- _Task description_
Copy every record below word for word, leaving the pictures out of your answer.

Start of Exercise materials

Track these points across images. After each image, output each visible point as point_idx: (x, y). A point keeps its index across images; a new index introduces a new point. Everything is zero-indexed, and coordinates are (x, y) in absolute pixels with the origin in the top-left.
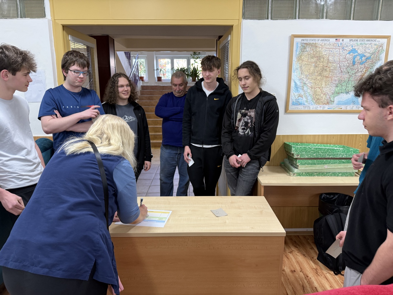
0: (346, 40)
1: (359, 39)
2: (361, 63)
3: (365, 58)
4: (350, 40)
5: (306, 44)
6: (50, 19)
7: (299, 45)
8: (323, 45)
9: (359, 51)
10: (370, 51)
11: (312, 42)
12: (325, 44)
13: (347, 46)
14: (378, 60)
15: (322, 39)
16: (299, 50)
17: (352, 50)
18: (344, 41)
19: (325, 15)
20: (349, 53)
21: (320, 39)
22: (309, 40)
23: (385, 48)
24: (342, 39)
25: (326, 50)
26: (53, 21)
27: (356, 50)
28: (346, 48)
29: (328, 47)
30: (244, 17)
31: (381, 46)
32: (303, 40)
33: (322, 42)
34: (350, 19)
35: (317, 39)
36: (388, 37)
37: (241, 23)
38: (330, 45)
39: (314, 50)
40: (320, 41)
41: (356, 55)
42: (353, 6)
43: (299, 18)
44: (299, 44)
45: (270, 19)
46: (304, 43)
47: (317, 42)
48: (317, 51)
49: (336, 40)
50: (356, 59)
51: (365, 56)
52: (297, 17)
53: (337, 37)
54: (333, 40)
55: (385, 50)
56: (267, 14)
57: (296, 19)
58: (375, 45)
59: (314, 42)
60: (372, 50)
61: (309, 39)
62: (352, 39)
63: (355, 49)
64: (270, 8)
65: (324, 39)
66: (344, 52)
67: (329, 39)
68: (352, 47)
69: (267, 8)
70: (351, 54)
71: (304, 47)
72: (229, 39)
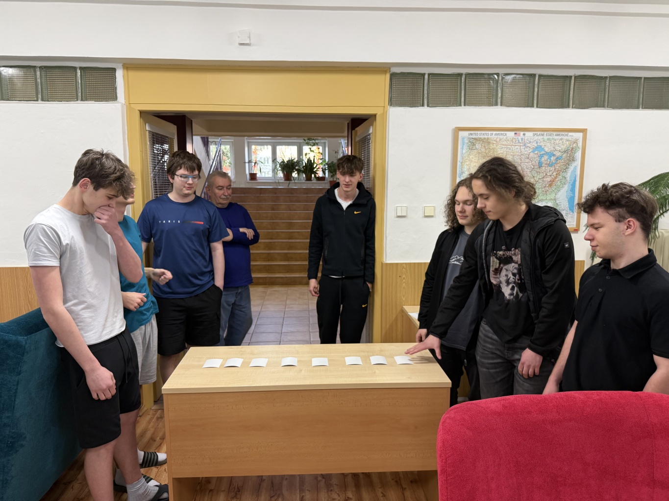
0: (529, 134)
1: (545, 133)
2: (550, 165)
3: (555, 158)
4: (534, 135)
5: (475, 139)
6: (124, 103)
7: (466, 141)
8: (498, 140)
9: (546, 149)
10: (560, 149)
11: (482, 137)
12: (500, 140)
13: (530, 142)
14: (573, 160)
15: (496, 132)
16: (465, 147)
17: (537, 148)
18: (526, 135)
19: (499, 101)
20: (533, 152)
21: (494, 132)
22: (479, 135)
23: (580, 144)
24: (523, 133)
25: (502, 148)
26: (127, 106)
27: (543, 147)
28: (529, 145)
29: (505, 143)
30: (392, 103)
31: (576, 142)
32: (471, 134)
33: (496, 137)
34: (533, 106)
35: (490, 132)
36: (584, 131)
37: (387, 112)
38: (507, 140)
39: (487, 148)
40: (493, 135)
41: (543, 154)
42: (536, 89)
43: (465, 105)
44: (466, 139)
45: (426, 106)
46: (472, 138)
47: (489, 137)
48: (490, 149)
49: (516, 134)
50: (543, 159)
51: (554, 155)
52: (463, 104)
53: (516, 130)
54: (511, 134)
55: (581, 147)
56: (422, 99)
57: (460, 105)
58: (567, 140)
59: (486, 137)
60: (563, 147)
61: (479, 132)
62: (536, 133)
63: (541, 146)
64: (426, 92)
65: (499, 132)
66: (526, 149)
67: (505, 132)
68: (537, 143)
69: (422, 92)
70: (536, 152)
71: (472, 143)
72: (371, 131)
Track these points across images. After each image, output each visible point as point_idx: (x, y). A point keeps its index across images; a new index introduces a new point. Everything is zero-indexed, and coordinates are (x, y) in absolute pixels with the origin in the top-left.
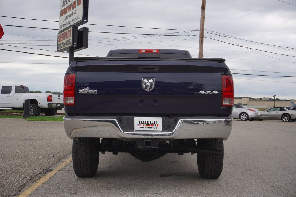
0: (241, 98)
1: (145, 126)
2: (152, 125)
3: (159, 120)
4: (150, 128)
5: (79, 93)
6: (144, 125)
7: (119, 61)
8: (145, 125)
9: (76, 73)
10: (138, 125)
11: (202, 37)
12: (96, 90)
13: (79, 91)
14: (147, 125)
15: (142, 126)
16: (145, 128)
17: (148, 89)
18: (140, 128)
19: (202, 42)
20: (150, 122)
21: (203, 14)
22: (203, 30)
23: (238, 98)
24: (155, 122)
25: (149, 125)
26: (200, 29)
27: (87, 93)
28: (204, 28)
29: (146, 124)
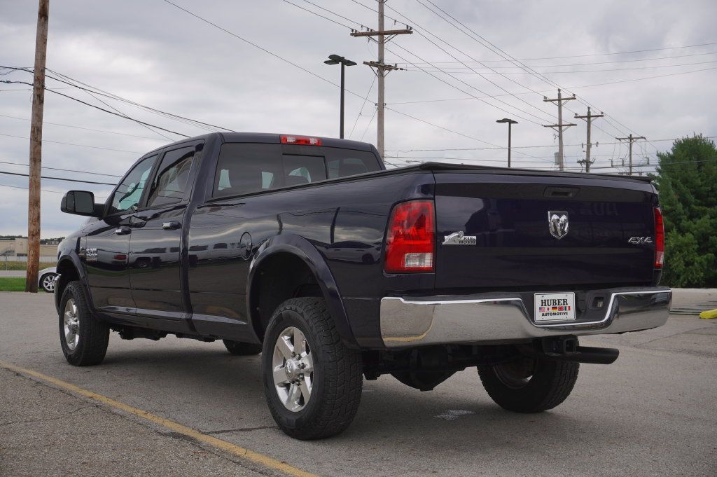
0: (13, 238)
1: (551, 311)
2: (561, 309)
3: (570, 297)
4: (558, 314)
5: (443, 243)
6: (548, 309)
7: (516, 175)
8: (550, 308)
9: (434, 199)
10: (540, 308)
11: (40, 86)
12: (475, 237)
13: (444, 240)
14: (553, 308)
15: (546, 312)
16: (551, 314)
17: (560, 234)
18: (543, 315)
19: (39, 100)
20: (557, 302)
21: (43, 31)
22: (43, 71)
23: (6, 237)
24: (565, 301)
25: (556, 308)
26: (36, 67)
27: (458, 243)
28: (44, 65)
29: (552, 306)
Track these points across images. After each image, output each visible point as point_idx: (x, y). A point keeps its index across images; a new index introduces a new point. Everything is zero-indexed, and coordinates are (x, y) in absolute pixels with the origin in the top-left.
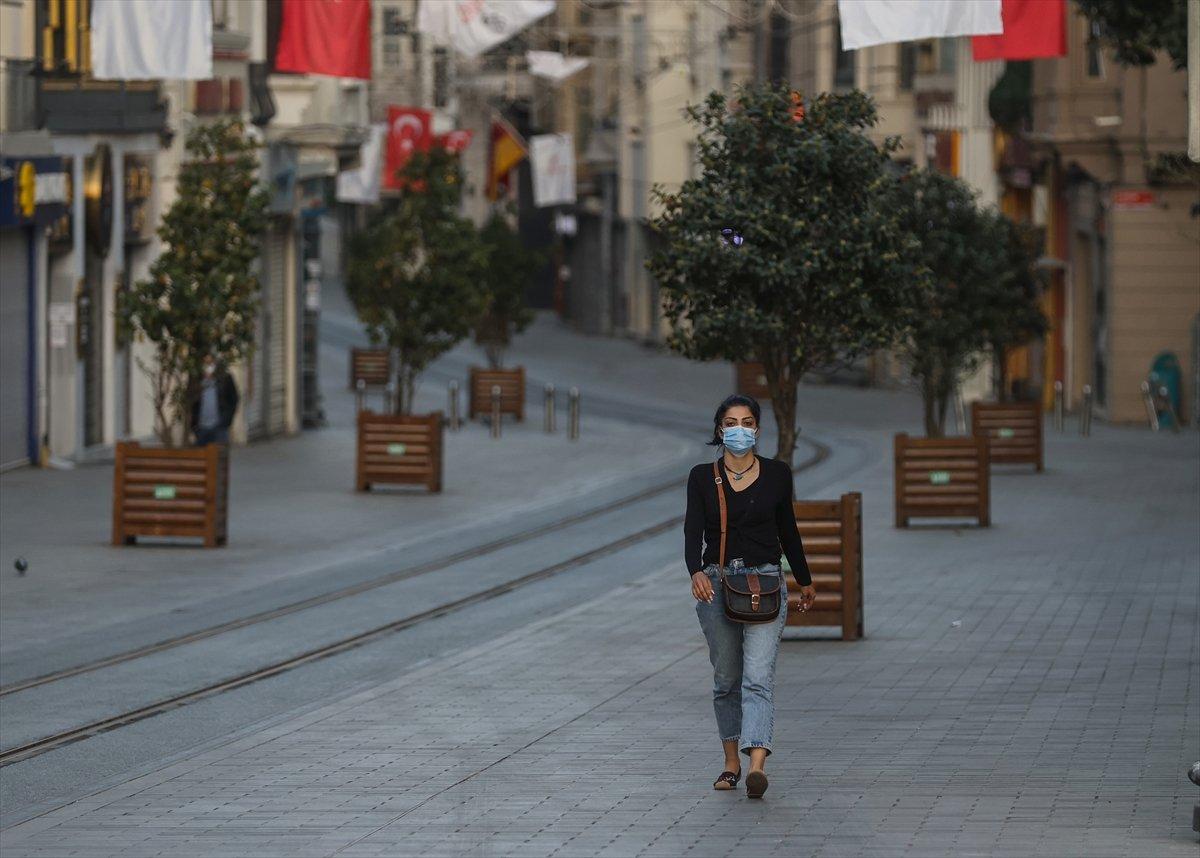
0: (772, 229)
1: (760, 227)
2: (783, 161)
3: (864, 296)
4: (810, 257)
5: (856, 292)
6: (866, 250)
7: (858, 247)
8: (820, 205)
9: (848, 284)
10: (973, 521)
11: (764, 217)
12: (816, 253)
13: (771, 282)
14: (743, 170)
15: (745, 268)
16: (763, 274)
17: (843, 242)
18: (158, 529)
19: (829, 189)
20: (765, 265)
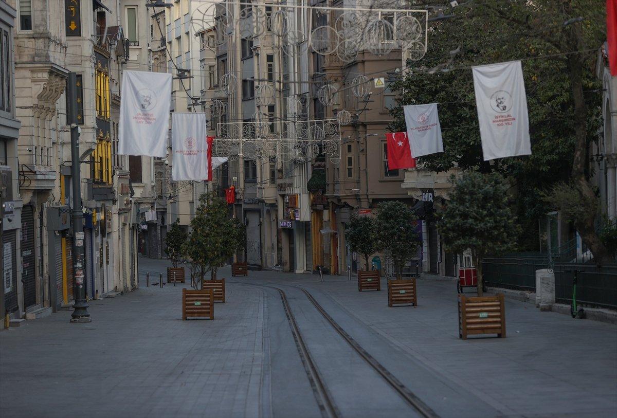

End of Exercise materials

- _Response for this exercise_
Track these points across images. After each image, output each visible point as point_idx: (x, y). A point keeps its index across images; a new index introduces a new point. Everything is zero-indexed, and coordinates are (x, y) in absolute pixels with the origin in the top-left.
0: (346, 40)
1: (359, 39)
2: (361, 63)
3: (365, 58)
4: (350, 40)
5: (306, 44)
6: (50, 19)
7: (299, 45)
8: (323, 45)
9: (359, 51)
10: (370, 51)
11: (312, 42)
12: (325, 44)
13: (347, 46)
14: (378, 60)
15: (322, 39)
16: (299, 50)
17: (352, 50)
18: (344, 41)
19: (325, 15)
20: (349, 53)
21: (320, 39)
22: (309, 40)
23: (385, 48)
24: (342, 39)
25: (326, 50)
26: (53, 21)
27: (356, 50)
28: (346, 48)
29: (328, 47)
30: (244, 17)
31: (381, 46)
32: (303, 40)
33: (322, 42)
34: (350, 19)
35: (317, 39)
36: (388, 37)
37: (241, 23)
38: (330, 45)
39: (314, 50)
40: (320, 41)
41: (356, 55)
42: (353, 6)
43: (299, 18)
44: (299, 44)
45: (270, 19)
46: (304, 43)
47: (317, 42)
48: (317, 51)
49: (336, 40)
50: (356, 59)
51: (365, 56)
52: (297, 17)
53: (337, 37)
54: (333, 40)
55: (385, 50)
56: (267, 14)
57: (296, 19)
58: (375, 45)
59: (314, 42)
60: (372, 50)
61: (309, 39)
62: (352, 39)
63: (355, 49)
64: (270, 8)
65: (324, 39)
66: (344, 52)
67: (329, 39)
68: (352, 47)
69: (267, 8)
70: (351, 54)
71: (304, 47)
72: (229, 39)
0: (529, 134)
1: (545, 133)
2: (550, 165)
3: (555, 158)
4: (534, 135)
5: (475, 139)
6: (124, 103)
7: (466, 141)
8: (498, 140)
9: (546, 149)
10: (560, 149)
11: (482, 137)
12: (500, 140)
13: (530, 142)
14: (573, 160)
15: (496, 132)
16: (465, 147)
17: (537, 148)
18: (526, 135)
19: (499, 101)
20: (533, 152)
21: (494, 132)
22: (479, 135)
23: (580, 144)
24: (523, 133)
25: (502, 148)
26: (127, 106)
27: (543, 147)
28: (529, 145)
29: (505, 143)
30: (392, 103)
31: (576, 142)
32: (471, 134)
33: (496, 137)
34: (533, 106)
35: (490, 132)
36: (584, 131)
37: (387, 112)
38: (507, 140)
39: (487, 148)
40: (493, 135)
41: (543, 154)
42: (536, 89)
43: (465, 105)
44: (466, 139)
45: (426, 106)
46: (472, 138)
47: (489, 137)
48: (490, 149)
49: (516, 134)
50: (543, 159)
51: (554, 155)
52: (463, 104)
53: (516, 130)
54: (511, 134)
55: (581, 147)
56: (422, 99)
57: (460, 105)
58: (567, 140)
59: (486, 137)
60: (563, 147)
61: (479, 132)
62: (536, 133)
63: (541, 146)
64: (426, 92)
65: (499, 132)
66: (526, 149)
67: (505, 132)
68: (537, 143)
69: (422, 92)
70: (536, 152)
71: (472, 143)
72: (371, 131)
Track these points across images. After each image, output each visible point as point_idx: (x, y). A point keeps its index across images; a new index introduces a new point. Everything is zero-indexed, and coordinates are (x, y) in absolute pixels with the origin in the top-left.
0: (241, 98)
1: (145, 126)
2: (152, 125)
3: (159, 120)
4: (150, 128)
5: (79, 93)
6: (144, 125)
7: (119, 61)
8: (145, 125)
9: (76, 73)
10: (138, 125)
11: (202, 37)
12: (96, 90)
13: (79, 91)
14: (147, 125)
15: (142, 126)
16: (145, 128)
17: (148, 89)
18: (140, 128)
19: (202, 42)
20: (150, 122)
21: (203, 14)
22: (203, 30)
23: (238, 98)
24: (155, 122)
25: (149, 125)
26: (200, 29)
27: (87, 93)
28: (204, 28)
29: (146, 124)
0: (13, 238)
1: (551, 311)
2: (561, 309)
3: (570, 297)
4: (558, 314)
5: (443, 243)
6: (548, 309)
7: (516, 175)
8: (550, 308)
9: (434, 199)
10: (540, 308)
11: (40, 86)
12: (475, 237)
13: (444, 240)
14: (553, 308)
15: (546, 312)
16: (551, 314)
17: (560, 234)
18: (543, 315)
19: (39, 100)
20: (557, 302)
21: (43, 31)
22: (43, 71)
23: (6, 237)
24: (565, 301)
25: (556, 308)
26: (36, 67)
27: (458, 243)
28: (44, 65)
29: (552, 306)
Track these points across images. After each image, output each visible point as point_idx: (x, y). A point keeps its index across images; a new index introduces a new point. Everything is zero-indexed, and coordinates are (x, y) in absolute pixels with the origin in the top-left.
0: (772, 229)
1: (760, 227)
2: (783, 161)
3: (864, 296)
4: (810, 257)
5: (856, 292)
6: (866, 250)
7: (858, 247)
8: (820, 205)
9: (848, 284)
10: (973, 521)
11: (764, 217)
12: (816, 253)
13: (771, 282)
14: (743, 170)
15: (745, 268)
16: (763, 274)
17: (843, 242)
18: (158, 529)
19: (829, 189)
20: (765, 265)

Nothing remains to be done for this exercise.